PROBLEM STATEMENT:
Take each line of the listing that has the string "Installation" and report it.

(EXTRACTED MATERIAL begins)

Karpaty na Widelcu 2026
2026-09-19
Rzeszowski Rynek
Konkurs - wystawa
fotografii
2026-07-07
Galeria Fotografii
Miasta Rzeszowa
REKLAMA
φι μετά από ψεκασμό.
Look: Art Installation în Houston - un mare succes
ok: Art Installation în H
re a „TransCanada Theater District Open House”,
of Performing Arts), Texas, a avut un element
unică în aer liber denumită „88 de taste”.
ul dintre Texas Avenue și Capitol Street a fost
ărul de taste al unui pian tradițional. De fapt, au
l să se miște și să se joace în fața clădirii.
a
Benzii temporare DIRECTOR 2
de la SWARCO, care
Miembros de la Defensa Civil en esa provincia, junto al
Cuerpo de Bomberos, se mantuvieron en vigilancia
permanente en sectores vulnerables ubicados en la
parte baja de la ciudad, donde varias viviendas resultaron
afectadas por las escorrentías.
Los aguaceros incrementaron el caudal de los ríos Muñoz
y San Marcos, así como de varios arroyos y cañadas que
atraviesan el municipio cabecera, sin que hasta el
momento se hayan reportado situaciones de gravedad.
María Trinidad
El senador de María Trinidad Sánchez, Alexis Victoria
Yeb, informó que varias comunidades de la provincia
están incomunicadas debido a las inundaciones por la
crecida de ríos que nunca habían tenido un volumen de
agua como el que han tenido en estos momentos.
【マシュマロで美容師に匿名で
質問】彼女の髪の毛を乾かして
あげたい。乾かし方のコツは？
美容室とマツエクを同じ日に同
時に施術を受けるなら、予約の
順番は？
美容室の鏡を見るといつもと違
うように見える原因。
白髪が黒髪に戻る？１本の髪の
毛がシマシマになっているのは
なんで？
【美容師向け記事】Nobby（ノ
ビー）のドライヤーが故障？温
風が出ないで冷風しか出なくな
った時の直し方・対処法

(EXTRACTED MATERIAL ends)

WRITTEN ANSWER:
Look: Art Installation în Houston - un mare succes
ok: Art Installation în H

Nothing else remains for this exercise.